### 任务要求
把下面所有各行逐字抄录一遍，答案中不要包含图片。

### 所给数据
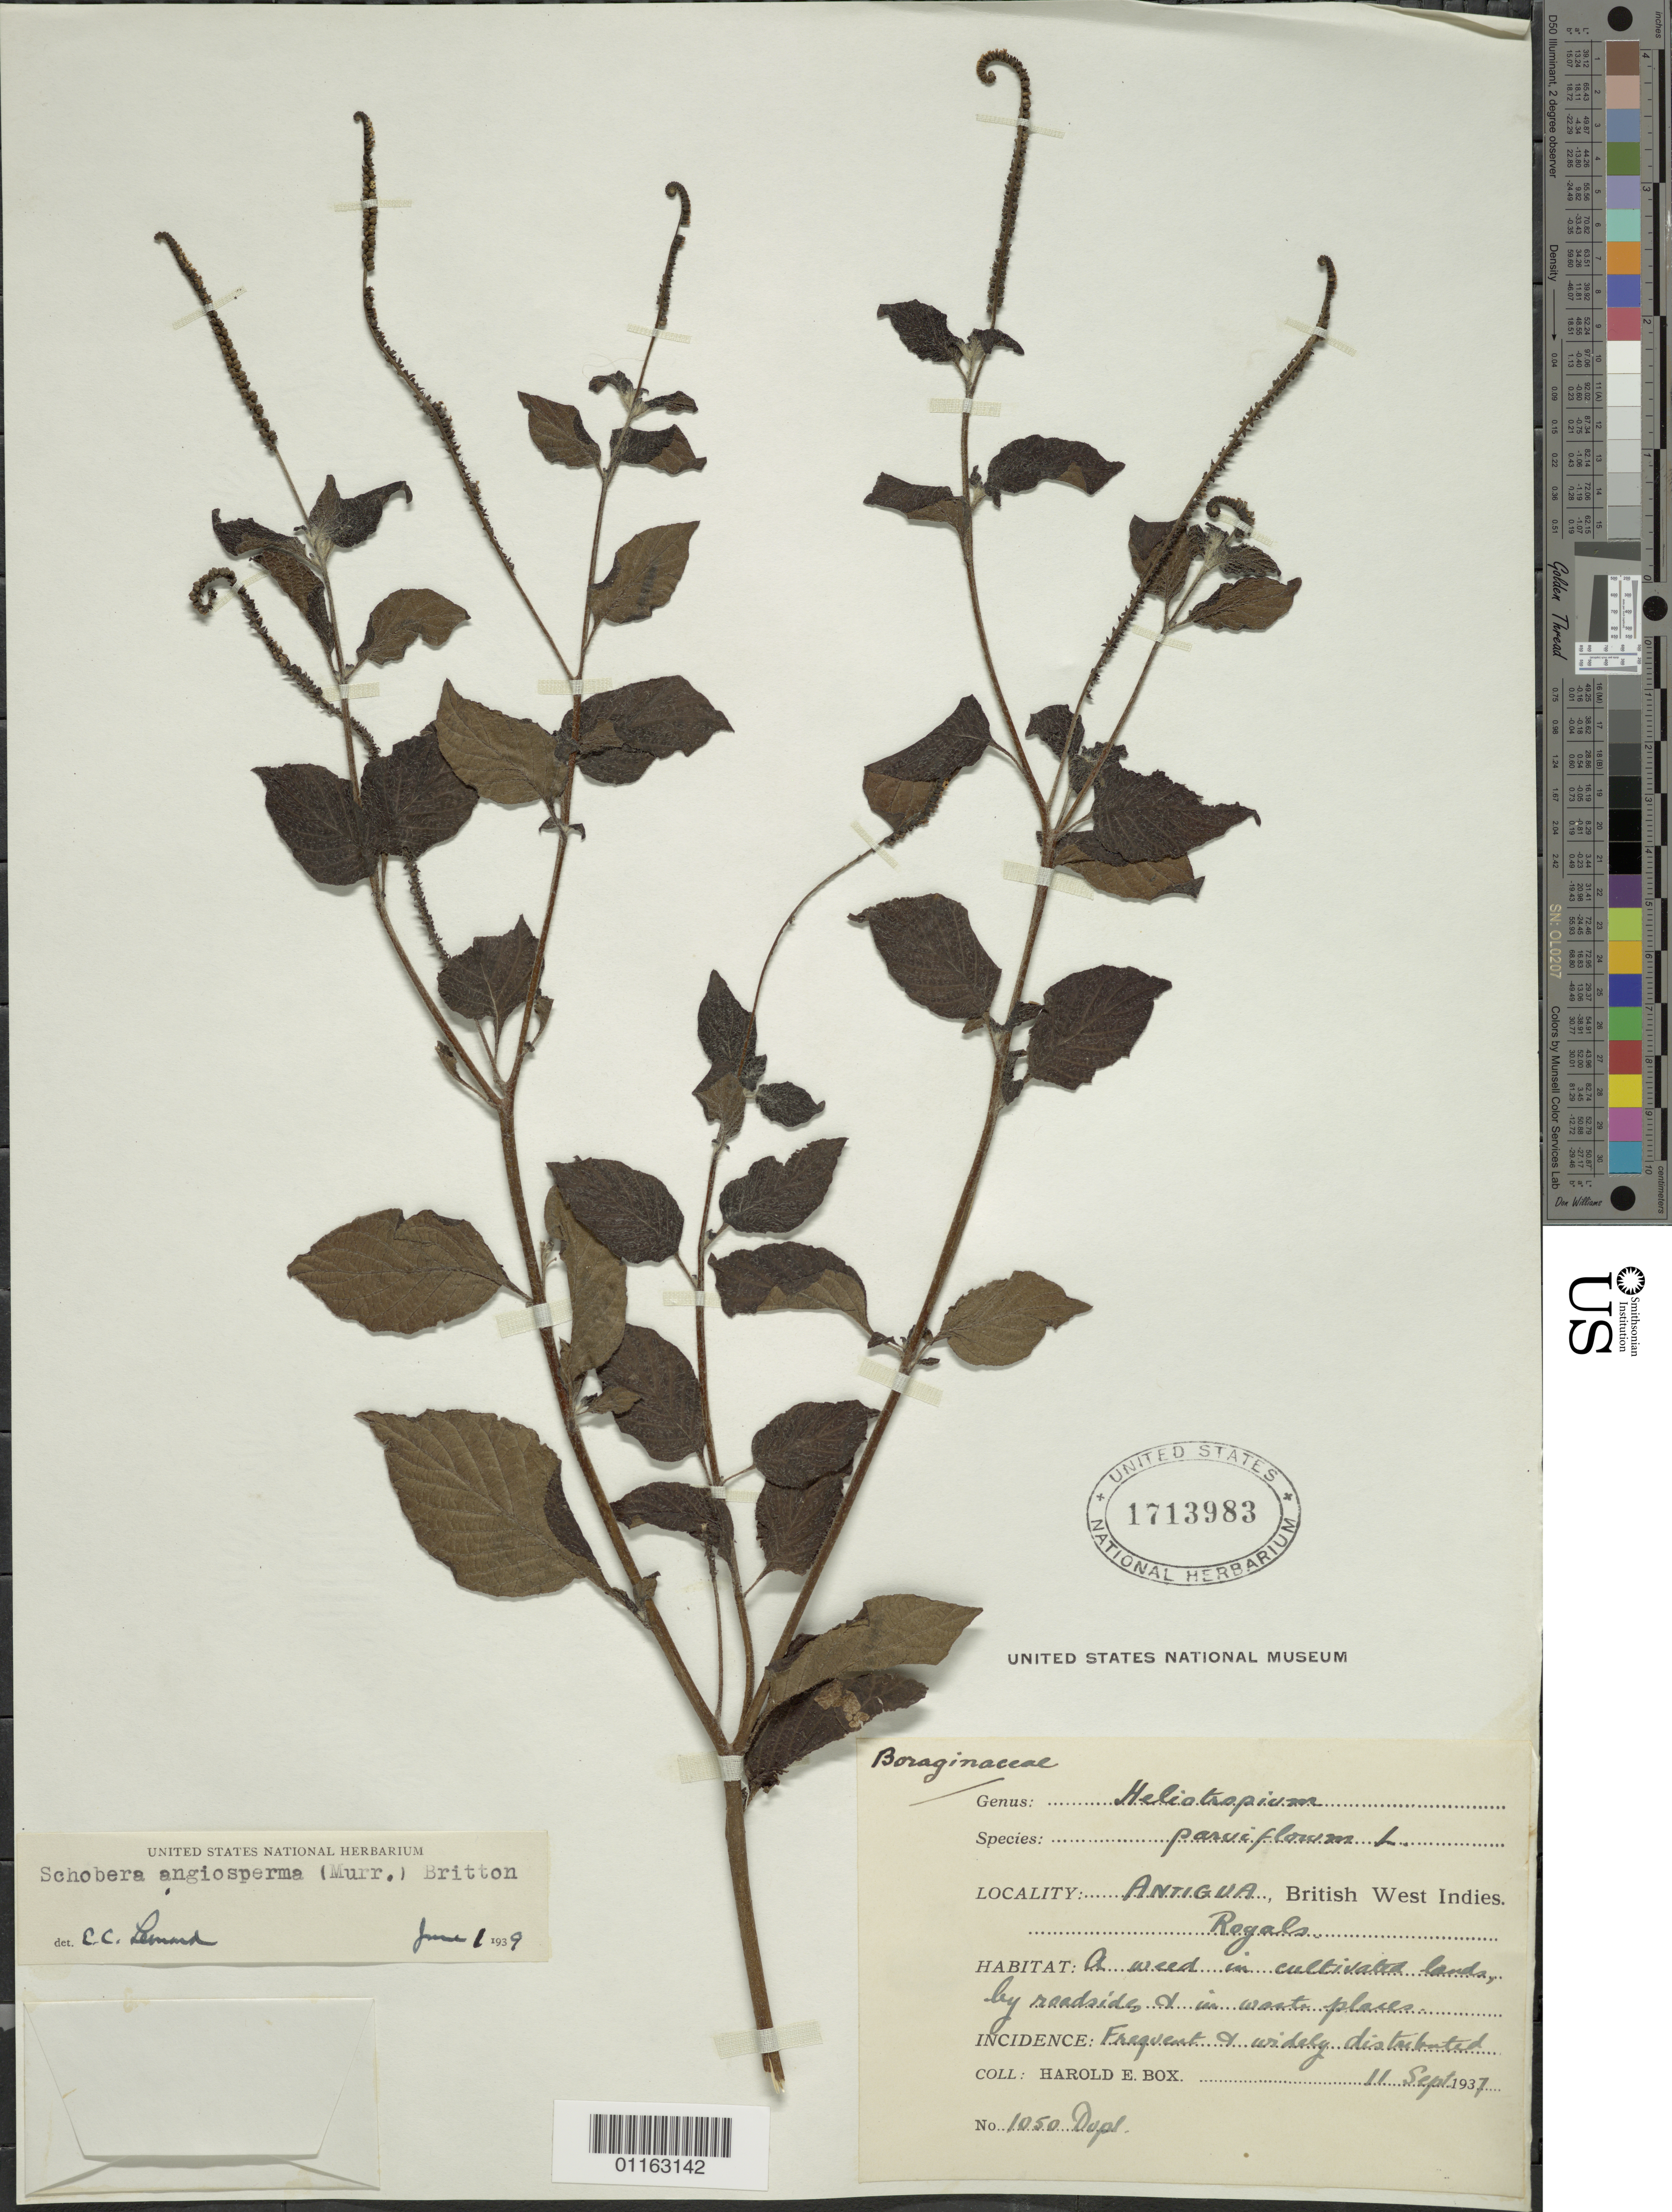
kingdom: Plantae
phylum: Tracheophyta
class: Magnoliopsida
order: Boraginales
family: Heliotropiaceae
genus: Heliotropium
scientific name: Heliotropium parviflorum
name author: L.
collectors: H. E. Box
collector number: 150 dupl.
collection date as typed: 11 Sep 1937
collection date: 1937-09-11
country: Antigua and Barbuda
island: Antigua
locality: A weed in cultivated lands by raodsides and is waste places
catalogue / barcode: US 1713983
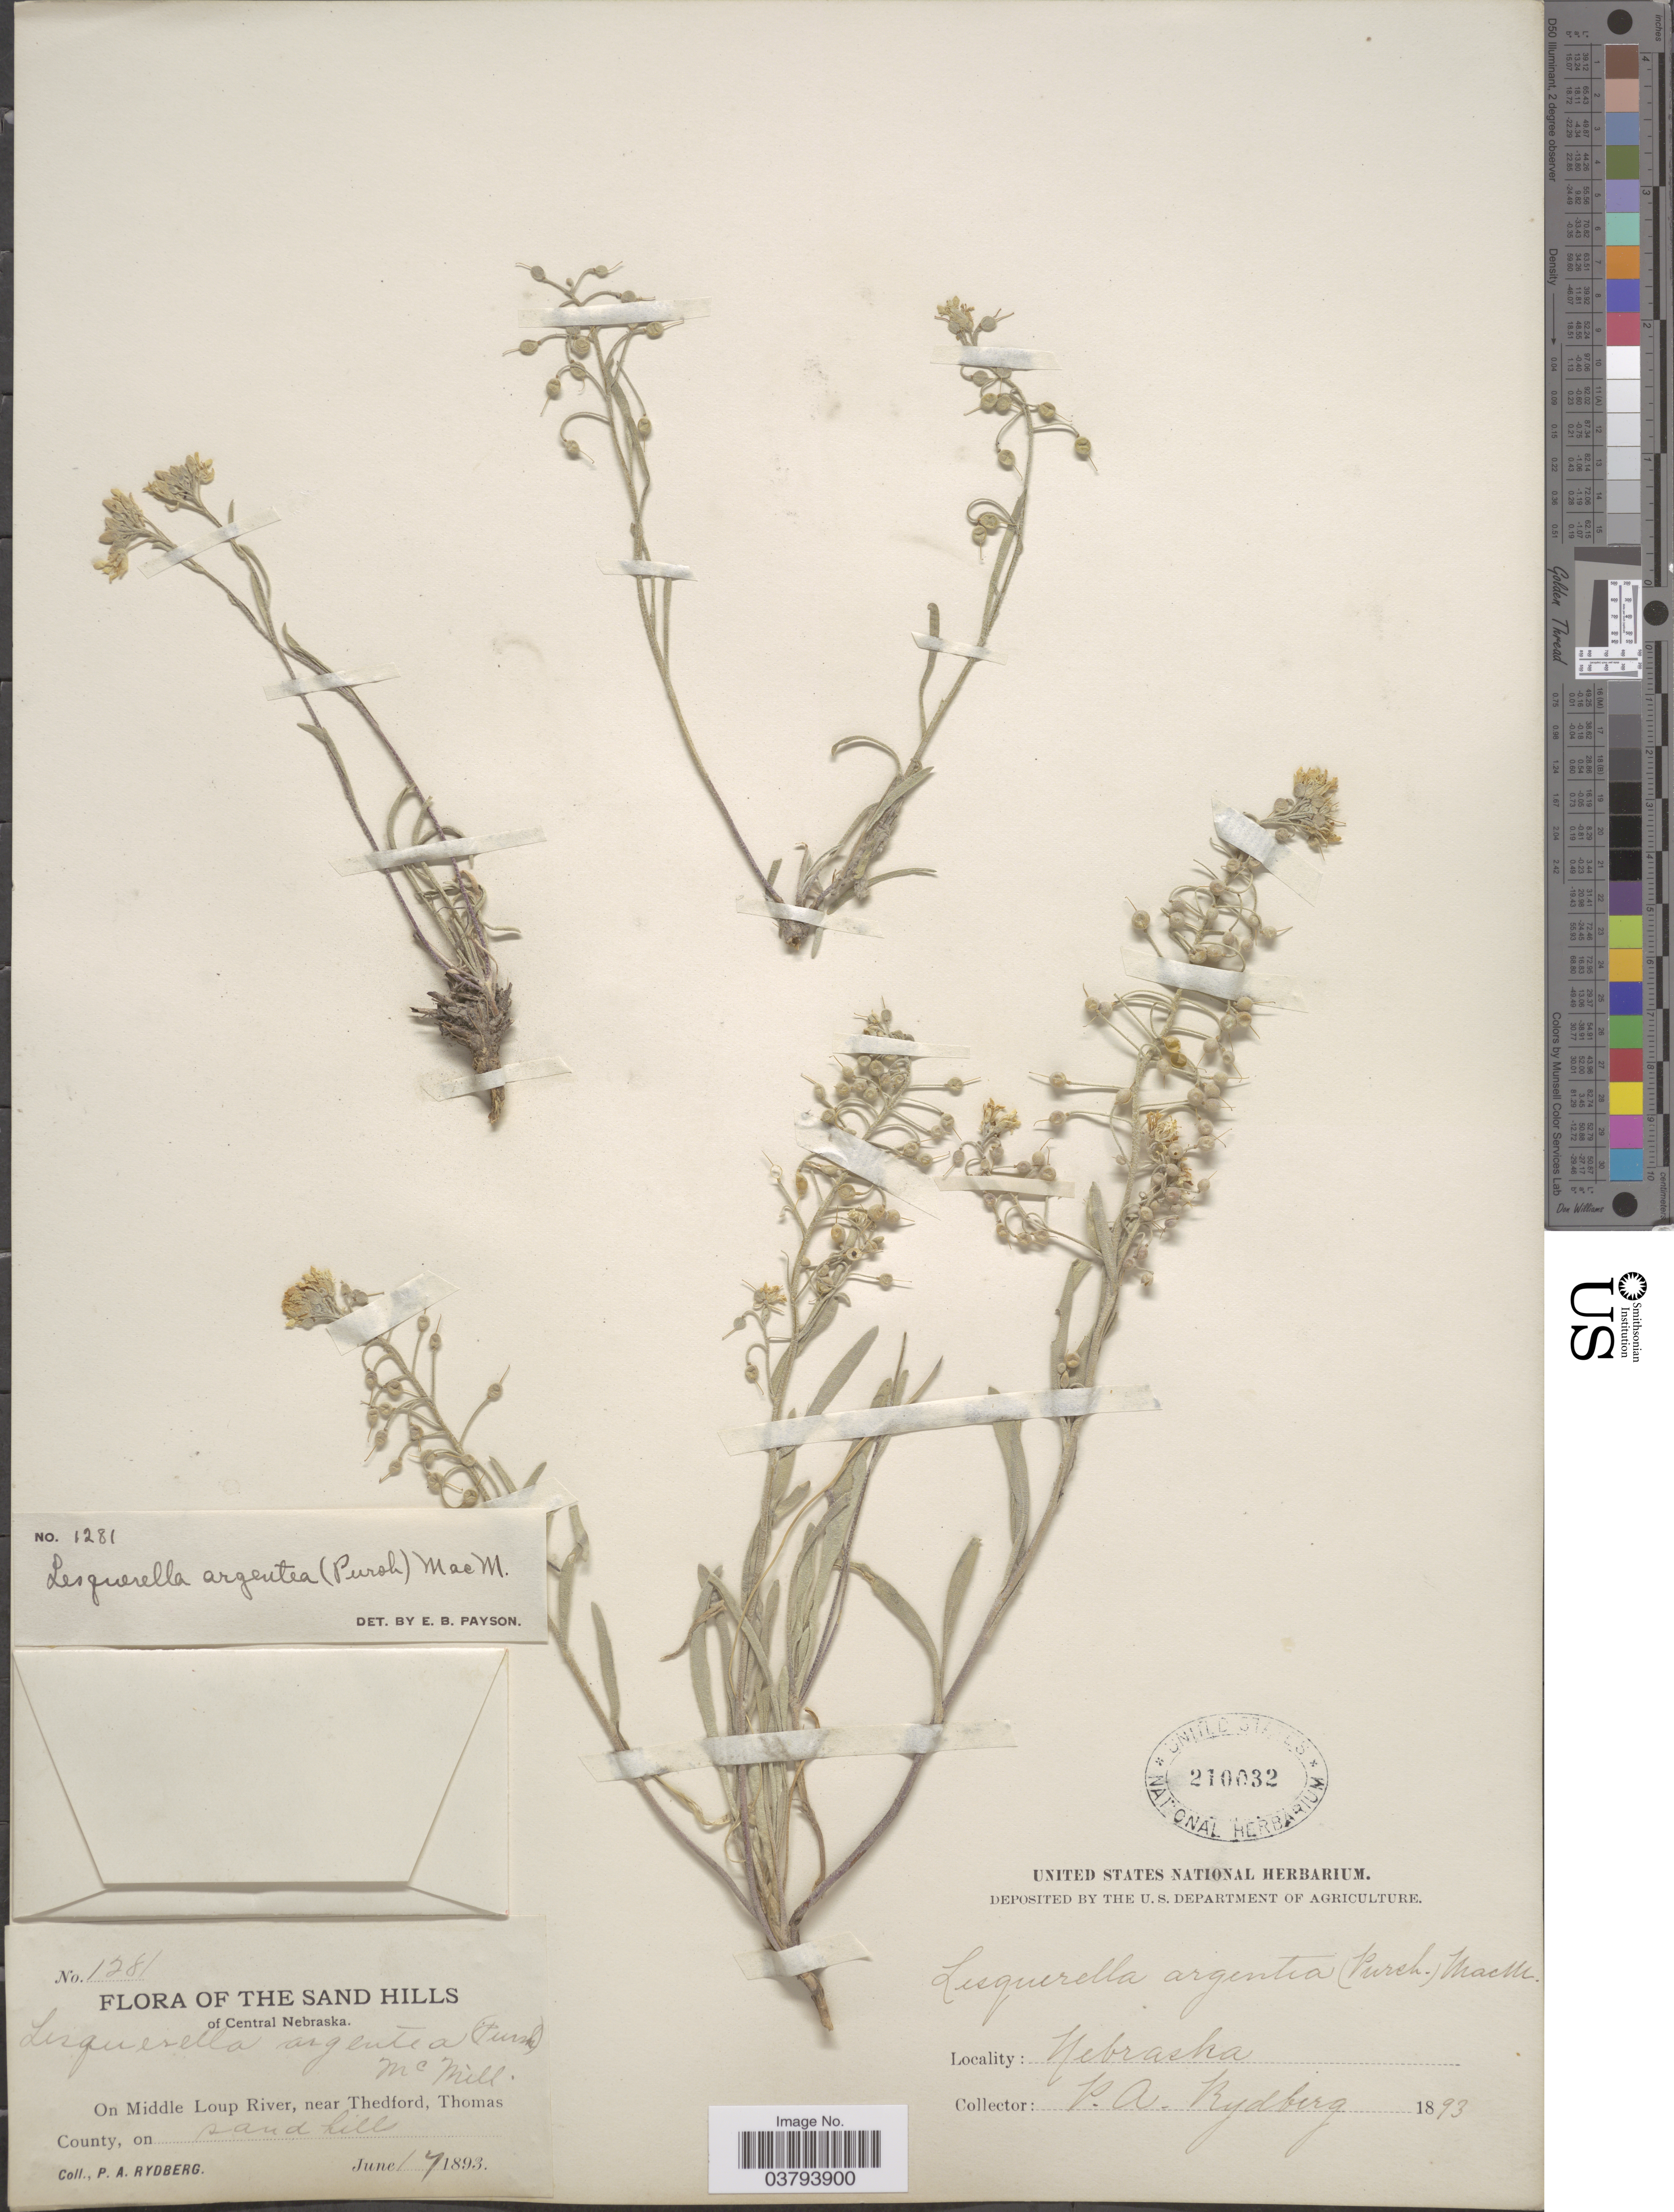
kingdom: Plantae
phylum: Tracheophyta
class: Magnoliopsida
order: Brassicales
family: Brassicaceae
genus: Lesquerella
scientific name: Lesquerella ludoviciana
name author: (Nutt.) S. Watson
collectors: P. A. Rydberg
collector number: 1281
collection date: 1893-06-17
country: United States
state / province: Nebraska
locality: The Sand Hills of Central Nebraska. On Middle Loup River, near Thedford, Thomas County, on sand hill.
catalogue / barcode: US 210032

### 输出结果
kingdom: Plantae
phylum: Tracheophyta
class: Magnoliopsida
order: Boraginales
family: Heliotropiaceae
genus: Heliotropium
scientific name: Heliotropium parviflorum
name author: L.
collectors: H. E. Box
collector number: 150 dupl.
collection date as typed: 11 Sep 1937
collection date: 1937-09-11
country: Antigua and Barbuda
island: Antigua
locality: A weed in cultivated lands by raodsides and is waste places
catalogue / barcode: US 1713983
kingdom: Plantae
phylum: Tracheophyta
class: Magnoliopsida
order: Brassicales
family: Brassicaceae
genus: Lesquerella
scientific name: Lesquerella ludoviciana
name author: (Nutt.) S. Watson
collectors: P. A. Rydberg
collector number: 1281
collection date: 1893-06-17
country: United States
state / province: Nebraska
locality: The Sand Hills of Central Nebraska. On Middle Loup River, near Thedford, Thomas County, on sand hill.
catalogue / barcode: US 210032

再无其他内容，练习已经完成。